Primarily, we see knowledge as a commodity. It is precious. This is why we keep it, why we hide it, why we sell it. Take academic knowledge. Science is the foundation of fact-based, rational and logical decisions. With Climate Change as one of the most pressing topics of our century you would think that access to scientific knowledge has the rank of a fundamental right. Yet science is parked behind the paywalls of big scientific publishing houses.
And sites that want to change that, for example Sci-Hub, are fought like criminals. Same goes for most of the big newspapers that are allowing access to their articles only after buying a monthly subscription and lobby their way into a strict regulation about who can share what from their news sites. Meanwhile, fake news are accessible for free.
Furthermore, we use knowledge as a means to create separation. Knowledge is power. I know something that you don’t. Scientific communities create whole jargons around their knowledge. Only the ones who learn this vocabulary are “worthy” of joining the talk. Language is used to distinguish from those who don’t speak it and by its very nature prove to lack this knowledge.
Last but not least everyone of us became a sender. We can share the message we want to a broad number of people. The means to spread our opinion are exponentially more powerful. As are the means to spread the opinions of others. This comes with a certain form of responsibility. We allow a message to spread. We allow a message to reach more people. Many people are not used to that form of responsibility.
What could solve that problem now, though? Could Social Media be the solution? After all it claims to be there for everyone. And making information more accessible to a broader range of people and easily understandable might sound like a solid plan.
However, the same phenomenons I just described also apply for technology. When was the last time you *really* understood what the blackbox that we call “Facebook’s algorithm” is doing? Neither does Facebook have an interest in using accessible language to make what they do understandable nor do they want to share their codes for Open Source purposes. And when they are questioned about their responsibility in basically every topic, they are fast to push that responsibility to the users.
Fake news fall on very fruitful grounds in Social Networks. The issuers of those kinds of posts know how to play the game very well. They keep their message simple and in easy language, they make use of the fact that people can’t or don’t want to spend money on superficial information and they exploit the attention-boosting Social Media game.
This makes it hard for other players, for example NGOs or political parties to reach new user groups with posts that are not pushed to have a sensational character or a clickbait-y headline. Forcing Social Media networks to filter more, to delete more, to change their algorithms will not get rid of the problem. Because your Uncle Bill still won’t know what of the remaining notifications is Fake News and what comes from a serious source. And who is to say what a serious source is, anyway? The right for freedom of press is a very precious right to keep.
One thing that definitely would release some pressure from the cooker would be investments in government-led programs for more digital media literacy. Teaching the people how to judge information they see online, just how we learned that we judge news in the Daily Mirror differently than in The Guardian, if you look on the UK media landscape. Feel free to fill in the Tabloid News Peddlers in your country.

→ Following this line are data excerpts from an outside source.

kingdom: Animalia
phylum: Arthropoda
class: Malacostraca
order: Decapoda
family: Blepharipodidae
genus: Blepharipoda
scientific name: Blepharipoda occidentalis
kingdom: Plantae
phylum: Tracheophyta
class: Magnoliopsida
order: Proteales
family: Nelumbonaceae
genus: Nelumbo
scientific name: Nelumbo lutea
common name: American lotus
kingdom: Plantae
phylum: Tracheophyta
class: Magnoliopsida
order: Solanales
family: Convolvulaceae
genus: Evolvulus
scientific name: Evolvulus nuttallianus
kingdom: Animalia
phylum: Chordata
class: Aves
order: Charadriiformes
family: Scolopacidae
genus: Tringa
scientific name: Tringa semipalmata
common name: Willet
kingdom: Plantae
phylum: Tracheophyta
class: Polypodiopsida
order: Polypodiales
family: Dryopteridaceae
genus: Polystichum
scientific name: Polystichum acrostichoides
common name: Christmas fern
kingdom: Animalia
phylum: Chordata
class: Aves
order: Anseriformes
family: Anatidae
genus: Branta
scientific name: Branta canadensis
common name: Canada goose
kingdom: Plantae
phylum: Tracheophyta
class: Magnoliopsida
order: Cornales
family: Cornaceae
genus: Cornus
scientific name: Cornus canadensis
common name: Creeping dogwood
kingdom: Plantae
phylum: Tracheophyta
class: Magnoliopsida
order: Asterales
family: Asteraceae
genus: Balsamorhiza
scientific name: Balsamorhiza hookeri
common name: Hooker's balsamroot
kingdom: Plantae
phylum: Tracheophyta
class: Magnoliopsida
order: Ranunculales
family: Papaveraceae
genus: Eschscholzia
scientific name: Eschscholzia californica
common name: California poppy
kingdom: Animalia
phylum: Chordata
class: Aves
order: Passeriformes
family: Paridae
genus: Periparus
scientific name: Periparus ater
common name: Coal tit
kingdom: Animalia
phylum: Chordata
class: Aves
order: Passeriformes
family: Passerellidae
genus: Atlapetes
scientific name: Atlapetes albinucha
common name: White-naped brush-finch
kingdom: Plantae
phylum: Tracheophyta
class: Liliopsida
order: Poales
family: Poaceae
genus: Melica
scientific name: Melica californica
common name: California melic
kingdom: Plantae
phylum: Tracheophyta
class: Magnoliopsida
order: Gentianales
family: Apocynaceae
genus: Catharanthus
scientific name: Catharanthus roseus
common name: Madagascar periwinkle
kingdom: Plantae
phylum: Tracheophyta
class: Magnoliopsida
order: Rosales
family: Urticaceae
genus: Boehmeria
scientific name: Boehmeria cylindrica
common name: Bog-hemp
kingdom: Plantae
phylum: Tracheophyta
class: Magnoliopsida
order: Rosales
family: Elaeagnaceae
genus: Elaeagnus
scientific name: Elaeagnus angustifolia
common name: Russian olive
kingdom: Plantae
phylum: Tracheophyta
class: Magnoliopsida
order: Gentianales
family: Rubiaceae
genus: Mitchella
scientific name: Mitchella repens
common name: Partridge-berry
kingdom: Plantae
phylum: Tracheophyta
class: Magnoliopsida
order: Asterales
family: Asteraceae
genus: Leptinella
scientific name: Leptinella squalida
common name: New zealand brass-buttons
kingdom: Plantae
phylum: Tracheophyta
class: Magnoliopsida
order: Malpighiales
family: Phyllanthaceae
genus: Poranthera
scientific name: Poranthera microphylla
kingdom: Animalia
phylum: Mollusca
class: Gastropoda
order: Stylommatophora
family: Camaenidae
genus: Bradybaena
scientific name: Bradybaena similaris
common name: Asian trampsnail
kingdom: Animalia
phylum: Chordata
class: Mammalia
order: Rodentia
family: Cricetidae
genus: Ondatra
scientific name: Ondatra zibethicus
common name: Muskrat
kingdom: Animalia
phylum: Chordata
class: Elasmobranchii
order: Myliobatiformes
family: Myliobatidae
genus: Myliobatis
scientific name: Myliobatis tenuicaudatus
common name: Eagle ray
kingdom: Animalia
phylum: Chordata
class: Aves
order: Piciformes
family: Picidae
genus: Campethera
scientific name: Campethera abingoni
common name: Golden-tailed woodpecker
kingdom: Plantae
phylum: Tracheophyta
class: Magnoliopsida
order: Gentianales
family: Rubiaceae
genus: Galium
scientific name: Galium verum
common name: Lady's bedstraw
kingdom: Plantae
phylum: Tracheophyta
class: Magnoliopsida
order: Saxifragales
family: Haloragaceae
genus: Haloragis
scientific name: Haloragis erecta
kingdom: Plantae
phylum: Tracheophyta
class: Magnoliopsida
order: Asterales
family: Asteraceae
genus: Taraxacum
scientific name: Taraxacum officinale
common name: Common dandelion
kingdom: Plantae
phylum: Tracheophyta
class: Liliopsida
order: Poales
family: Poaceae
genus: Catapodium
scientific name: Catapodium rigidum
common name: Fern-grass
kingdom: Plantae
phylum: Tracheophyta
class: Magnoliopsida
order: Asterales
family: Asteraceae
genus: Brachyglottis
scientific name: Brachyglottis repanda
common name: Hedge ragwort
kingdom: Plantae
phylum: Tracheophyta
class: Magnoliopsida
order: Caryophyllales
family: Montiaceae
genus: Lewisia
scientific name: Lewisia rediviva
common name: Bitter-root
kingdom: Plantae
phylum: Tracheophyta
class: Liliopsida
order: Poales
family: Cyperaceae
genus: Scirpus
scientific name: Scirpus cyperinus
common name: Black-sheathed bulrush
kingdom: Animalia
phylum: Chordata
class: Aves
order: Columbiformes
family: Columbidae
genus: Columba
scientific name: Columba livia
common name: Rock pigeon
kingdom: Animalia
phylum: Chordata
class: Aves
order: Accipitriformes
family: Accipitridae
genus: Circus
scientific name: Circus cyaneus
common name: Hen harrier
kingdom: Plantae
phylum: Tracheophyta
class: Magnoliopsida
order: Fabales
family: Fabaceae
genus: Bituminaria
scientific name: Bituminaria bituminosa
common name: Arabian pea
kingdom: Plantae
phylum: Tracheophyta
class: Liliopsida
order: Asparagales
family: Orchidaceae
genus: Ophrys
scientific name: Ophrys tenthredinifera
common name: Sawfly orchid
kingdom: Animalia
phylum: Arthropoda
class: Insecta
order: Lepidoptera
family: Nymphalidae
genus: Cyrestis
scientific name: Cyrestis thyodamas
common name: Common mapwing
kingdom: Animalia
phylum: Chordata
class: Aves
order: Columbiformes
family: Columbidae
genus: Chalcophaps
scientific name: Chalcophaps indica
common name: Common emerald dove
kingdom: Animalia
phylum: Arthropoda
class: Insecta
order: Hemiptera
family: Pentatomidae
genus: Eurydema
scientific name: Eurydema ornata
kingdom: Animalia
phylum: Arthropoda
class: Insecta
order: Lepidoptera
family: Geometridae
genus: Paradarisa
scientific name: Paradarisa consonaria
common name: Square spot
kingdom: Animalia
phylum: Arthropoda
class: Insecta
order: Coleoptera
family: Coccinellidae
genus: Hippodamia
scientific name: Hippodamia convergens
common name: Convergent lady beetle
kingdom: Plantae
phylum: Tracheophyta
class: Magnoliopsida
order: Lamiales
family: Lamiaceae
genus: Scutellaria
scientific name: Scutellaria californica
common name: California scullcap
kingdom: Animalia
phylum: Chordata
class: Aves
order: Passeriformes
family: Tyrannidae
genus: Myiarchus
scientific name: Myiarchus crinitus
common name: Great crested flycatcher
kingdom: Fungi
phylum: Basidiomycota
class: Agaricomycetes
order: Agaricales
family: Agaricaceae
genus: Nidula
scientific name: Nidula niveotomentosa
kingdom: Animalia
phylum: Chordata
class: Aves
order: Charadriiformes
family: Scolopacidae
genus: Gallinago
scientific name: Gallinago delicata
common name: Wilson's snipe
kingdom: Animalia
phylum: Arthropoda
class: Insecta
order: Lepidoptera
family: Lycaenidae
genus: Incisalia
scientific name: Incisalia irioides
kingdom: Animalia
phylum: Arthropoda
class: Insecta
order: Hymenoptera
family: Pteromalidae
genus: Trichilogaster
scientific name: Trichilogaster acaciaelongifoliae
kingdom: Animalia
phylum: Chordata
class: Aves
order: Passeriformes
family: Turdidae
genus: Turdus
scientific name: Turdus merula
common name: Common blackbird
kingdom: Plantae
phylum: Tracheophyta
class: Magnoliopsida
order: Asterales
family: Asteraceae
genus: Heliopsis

And we also need to rethink our general relationship to knowledge. How do we evaluate what we know? Are we open to share it with the world or do we want to exploit it? Do we want to have accessible comprehension or do we decide to separate ourselves from the “normal” people? Most scientific communities in an attempt to prove their raison d’être choose the second way. And through that maneuver themselves into an ivory tower of practical insignificance where they do not reach the people on the ground.
Most tech companies choose that path as well. The fancy tech words that you never quite knew what to do with them are more often than not used to separate “the futurists” from the masses and to create an aura of myth around it.
What would happen if both science and tech started working more with the general public instead of creating something that becomes an end in itself? Would this world be free of fake news? Probably not. They have always been around and they will always be around. But if everybody worked more towards a general awareness around knowledge, maybe we can reach a state where we openly exchange opinions and expertise by discussion rather than shouting at each other stuck in one’s own convictions.